■ **Exercise instructions**
Every record below is to be retyped exactly.
═════ Records supplied ═════
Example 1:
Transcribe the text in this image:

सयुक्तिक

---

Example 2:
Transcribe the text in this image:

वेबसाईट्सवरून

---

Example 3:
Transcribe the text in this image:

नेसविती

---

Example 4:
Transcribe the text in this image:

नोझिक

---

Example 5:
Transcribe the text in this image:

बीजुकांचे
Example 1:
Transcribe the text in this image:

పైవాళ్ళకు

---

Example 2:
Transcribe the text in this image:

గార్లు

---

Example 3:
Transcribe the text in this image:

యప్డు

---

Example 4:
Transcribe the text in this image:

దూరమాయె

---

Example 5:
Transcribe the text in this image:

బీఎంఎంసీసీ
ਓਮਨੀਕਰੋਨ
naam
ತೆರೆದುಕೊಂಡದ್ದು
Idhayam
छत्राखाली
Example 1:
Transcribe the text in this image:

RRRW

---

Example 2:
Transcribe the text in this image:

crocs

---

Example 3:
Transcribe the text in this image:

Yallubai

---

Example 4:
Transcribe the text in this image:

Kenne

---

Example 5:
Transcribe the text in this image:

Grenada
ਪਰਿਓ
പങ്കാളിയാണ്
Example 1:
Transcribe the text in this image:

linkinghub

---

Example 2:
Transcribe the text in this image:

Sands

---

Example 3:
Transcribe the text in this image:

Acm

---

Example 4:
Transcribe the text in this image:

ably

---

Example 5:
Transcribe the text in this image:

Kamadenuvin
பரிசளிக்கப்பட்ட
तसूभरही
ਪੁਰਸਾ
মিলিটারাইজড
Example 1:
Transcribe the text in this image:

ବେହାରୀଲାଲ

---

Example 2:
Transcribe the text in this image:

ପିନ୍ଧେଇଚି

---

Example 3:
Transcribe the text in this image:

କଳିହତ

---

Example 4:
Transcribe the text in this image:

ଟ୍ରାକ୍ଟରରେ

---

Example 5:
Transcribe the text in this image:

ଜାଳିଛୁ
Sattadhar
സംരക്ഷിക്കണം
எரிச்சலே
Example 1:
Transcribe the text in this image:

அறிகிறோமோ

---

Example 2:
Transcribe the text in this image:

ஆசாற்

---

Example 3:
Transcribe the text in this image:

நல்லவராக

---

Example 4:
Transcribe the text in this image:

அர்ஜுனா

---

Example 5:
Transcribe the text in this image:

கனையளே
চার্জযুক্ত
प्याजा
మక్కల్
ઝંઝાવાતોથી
═════
■ **Answer box**
Example 1:
Transcribe the text in this image:

सयुक्तिक

---

Example 2:
Transcribe the text in this image:

वेबसाईट्सवरून

---

Example 3:
Transcribe the text in this image:

नेसविती

---

Example 4:
Transcribe the text in this image:

नोझिक

---

Example 5:
Transcribe the text in this image:

बीजुकांचे
Example 1:
Transcribe the text in this image:

పైవాళ్ళకు

---

Example 2:
Transcribe the text in this image:

గార్లు

---

Example 3:
Transcribe the text in this image:

యప్డు

---

Example 4:
Transcribe the text in this image:

దూరమాయె

---

Example 5:
Transcribe the text in this image:

బీఎంఎంసీసీ
ਓਮਨੀਕਰੋਨ
naam
ತೆರೆದುಕೊಂಡದ್ದು
Idhayam
छत्राखाली
Example 1:
Transcribe the text in this image:

RRRW

---

Example 2:
Transcribe the text in this image:

crocs

---

Example 3:
Transcribe the text in this image:

Yallubai

---

Example 4:
Transcribe the text in this image:

Kenne

---

Example 5:
Transcribe the text in this image:

Grenada
ਪਰਿਓ
പങ്കാളിയാണ്
Example 1:
Transcribe the text in this image:

linkinghub

---

Example 2:
Transcribe the text in this image:

Sands

---

Example 3:
Transcribe the text in this image:

Acm

---

Example 4:
Transcribe the text in this image:

ably

---

Example 5:
Transcribe the text in this image:

Kamadenuvin
பரிசளிக்கப்பட்ட
तसूभरही
ਪੁਰਸਾ
মিলিটারাইজড
Example 1:
Transcribe the text in this image:

ବେହାରୀଲାଲ

---

Example 2:
Transcribe the text in this image:

ପିନ୍ଧେଇଚି

---

Example 3:
Transcribe the text in this image:

କଳିହତ

---

Example 4:
Transcribe the text in this image:

ଟ୍ରାକ୍ଟରରେ

---

Example 5:
Transcribe the text in this image:

ଜାଳିଛୁ
Sattadhar
സംരക്ഷിക്കണം
எரிச்சலே
Example 1:
Transcribe the text in this image:

அறிகிறோமோ

---

Example 2:
Transcribe the text in this image:

ஆசாற்

---

Example 3:
Transcribe the text in this image:

நல்லவராக

---

Example 4:
Transcribe the text in this image:

அர்ஜுனா

---

Example 5:
Transcribe the text in this image:

கனையளே
চার্জযুক্ত
प्याजा
మక్కల్
ઝંઝાવાતોથી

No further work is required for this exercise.